- _THE EXERCISE_
Edit the entries below by changing each "Source Extractor" to "SExtractor", and leave every other part of the lines as it is.

- _EXTRACTED INFORMATION_
-.-.-
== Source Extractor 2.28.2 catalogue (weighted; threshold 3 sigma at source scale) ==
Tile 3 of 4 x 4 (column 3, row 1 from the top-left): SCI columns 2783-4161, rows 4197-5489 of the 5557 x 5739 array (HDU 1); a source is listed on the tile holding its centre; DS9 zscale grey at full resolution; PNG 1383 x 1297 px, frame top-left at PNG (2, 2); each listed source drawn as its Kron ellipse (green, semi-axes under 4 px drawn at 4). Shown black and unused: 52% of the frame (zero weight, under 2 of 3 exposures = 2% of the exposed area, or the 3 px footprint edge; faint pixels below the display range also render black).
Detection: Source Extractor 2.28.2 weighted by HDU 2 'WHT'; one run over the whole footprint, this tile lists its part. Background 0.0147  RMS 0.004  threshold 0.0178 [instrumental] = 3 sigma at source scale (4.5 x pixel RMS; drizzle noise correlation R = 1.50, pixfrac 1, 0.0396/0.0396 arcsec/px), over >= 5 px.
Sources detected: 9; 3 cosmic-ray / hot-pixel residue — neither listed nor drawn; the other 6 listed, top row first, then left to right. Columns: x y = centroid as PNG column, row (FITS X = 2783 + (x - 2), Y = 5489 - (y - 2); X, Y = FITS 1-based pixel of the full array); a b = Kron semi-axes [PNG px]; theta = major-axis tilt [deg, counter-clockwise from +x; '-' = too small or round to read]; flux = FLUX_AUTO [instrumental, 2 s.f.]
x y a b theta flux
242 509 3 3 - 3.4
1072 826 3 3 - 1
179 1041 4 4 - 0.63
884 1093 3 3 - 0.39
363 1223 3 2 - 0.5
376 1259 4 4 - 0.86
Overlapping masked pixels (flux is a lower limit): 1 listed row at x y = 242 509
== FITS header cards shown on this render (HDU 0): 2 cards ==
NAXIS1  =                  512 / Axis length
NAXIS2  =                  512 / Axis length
-.-.-
- _RIGHT ANSWER_
== SExtractor 2.28.2 catalogue (weighted; threshold 3 sigma at source scale) ==
Tile 3 of 4 x 4 (column 3, row 1 from the top-left): SCI columns 2783-4161, rows 4197-5489 of the 5557 x 5739 array (HDU 1); a source is listed on the tile holding its centre; DS9 zscale grey at full resolution; PNG 1383 x 1297 px, frame top-left at PNG (2, 2); each listed source drawn as its Kron ellipse (green, semi-axes under 4 px drawn at 4). Shown black and unused: 52% of the frame (zero weight, under 2 of 3 exposures = 2% of the exposed area, or the 3 px footprint edge; faint pixels below the display range also render black).
Detection: SExtractor 2.28.2 weighted by HDU 2 'WHT'; one run over the whole footprint, this tile lists its part. Background 0.0147  RMS 0.004  threshold 0.0178 [instrumental] = 3 sigma at source scale (4.5 x pixel RMS; drizzle noise correlation R = 1.50, pixfrac 1, 0.0396/0.0396 arcsec/px), over >= 5 px.
Sources detected: 9; 3 cosmic-ray / hot-pixel residue — neither listed nor drawn; the other 6 listed, top row first, then left to right. Columns: x y = centroid as PNG column, row (FITS X = 2783 + (x - 2), Y = 5489 - (y - 2); X, Y = FITS 1-based pixel of the full array); a b = Kron semi-axes [PNG px]; theta = major-axis tilt [deg, counter-clockwise from +x; '-' = too small or round to read]; flux = FLUX_AUTO [instrumental, 2 s.f.]
x y a b theta flux
242 509 3 3 - 3.4
1072 826 3 3 - 1
179 1041 4 4 - 0.63
884 1093 3 3 - 0.39
363 1223 3 2 - 0.5
376 1259 4 4 - 0.86
Overlapping masked pixels (flux is a lower limit): 1 listed row at x y = 242 509
== FITS header cards shown on this render (HDU 0): 2 cards ==
NAXIS1  =                  512 / Axis length
NAXIS2  =                  512 / Axis length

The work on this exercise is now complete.